Its hard to have a purely descriptive philosophy of science since what gets called science has changed over time.
Eg, it started like “take no ones word for it”:
https://en.wikipedia.org/wiki/Nullius_in_verba
This is bizarro to the modern “trust the science” mantra, and reflected in how results are communicated/assesed/etc.
For the loose cable, the root problem was really lack of training in logic rather than the cable.
You can only test Theory T plus auxilliary assumptions A by deducing the consequences P and comparing to observation O. Then say P disagrees with O:
T and A -> P
P != O -> !(T or A) = !T or !A
Nominally functioning equipment is one ubiquitous auxilliary assumption. It is always there, lurking in the background, preventing us from disproving any theory.
We can deal with this via independent replicatiion. Whats the chance some aspect of [complicated apparatus] malfunctions vs multiple different [complicated apparatus] malfunctioning in the exact same way (eg, a specific loose cable)?

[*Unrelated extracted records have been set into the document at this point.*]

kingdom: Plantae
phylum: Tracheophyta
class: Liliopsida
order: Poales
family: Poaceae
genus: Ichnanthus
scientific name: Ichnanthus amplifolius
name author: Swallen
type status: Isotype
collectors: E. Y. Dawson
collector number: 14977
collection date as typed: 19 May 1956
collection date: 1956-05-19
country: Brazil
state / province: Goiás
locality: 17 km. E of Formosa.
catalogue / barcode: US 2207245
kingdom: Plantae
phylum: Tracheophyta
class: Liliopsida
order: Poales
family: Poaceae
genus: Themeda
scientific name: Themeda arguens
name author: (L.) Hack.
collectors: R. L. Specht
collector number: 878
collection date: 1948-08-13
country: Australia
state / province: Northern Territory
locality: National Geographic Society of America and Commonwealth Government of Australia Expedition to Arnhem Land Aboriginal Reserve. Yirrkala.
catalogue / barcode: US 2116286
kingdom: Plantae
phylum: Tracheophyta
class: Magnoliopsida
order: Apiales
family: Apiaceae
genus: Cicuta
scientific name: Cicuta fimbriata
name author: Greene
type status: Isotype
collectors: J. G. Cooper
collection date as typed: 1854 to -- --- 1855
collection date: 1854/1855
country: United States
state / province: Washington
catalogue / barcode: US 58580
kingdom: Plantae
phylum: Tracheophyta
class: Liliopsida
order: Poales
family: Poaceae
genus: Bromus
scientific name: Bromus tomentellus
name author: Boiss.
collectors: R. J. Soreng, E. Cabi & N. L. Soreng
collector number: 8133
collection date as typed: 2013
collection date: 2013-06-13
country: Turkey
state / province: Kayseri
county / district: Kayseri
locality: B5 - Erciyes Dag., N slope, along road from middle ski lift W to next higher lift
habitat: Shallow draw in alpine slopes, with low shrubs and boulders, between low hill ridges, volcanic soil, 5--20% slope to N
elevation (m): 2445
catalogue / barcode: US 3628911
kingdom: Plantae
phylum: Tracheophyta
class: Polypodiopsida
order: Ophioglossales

So why would anyone be trusting OPERA to not have a glitch? And why would it be shameful for them to publish said results, glitch or no? In fact we should assume *some kind* of glitch by default.
The shame is on those substituting trust for science, which turns it into something quite different from the practice in the early days of the royal society.
As I remember it OPERA basically published something like “we keep getting faster than light neutrinos and we can’t find the bug in our setup can anyone help?”
Most of those people didn’t think FTL was the right answer if I understand and remember correctly, they just didn’t know how to account for or find the problem.
OPERA’s behavior appears fine. Still people were forced to resign over it.
https://www.nature.com/articles/nature.2012.10371
These kind of glitches are probably common when using complicated cutting-edge tools, but only get investigated when yielding unexpected results.
Mathematicians (especially pure) are harder to criticise because they make statements which can be logically proven, so the ones who make mistakes are not published and get forgotten and the descendants build on a solid foundation.
This isn’t the case in other fields (especially social science) where the theories are about very complex processes and built on very vague approximations of noisy data and easy to pick at. Because there is much less consensus, I can agree with someone on one thing and disagree on another.
It is also more common for people to have a opinion on economics that is a core part of their political and personal outlook than mathematical ones. Ie if someone demonstrated that all those proofs of root 2’s irrationality were somehow wrong then I would say “huh, that’s weird” and move on with my day. If someone showed me conclusive proof that my views on free markets vs nationalisation were completely wrong then I would have to do a lot of soul searching and adjusting other positions which are built on that.
> It is also more common for people to have a opinion on economics that is a core part of their political and personal outlook than mathematical ones. Ie if someone demonstrated that all those proofs of root 2’s irrationality were somehow wrong then I would say “huh, that’s weird” and move on with my day.
I believe I understand your point, but if it somehow came to be that we had no correct proof of the irrationality of sqrt{2}, then I think that would be Earth-shattering.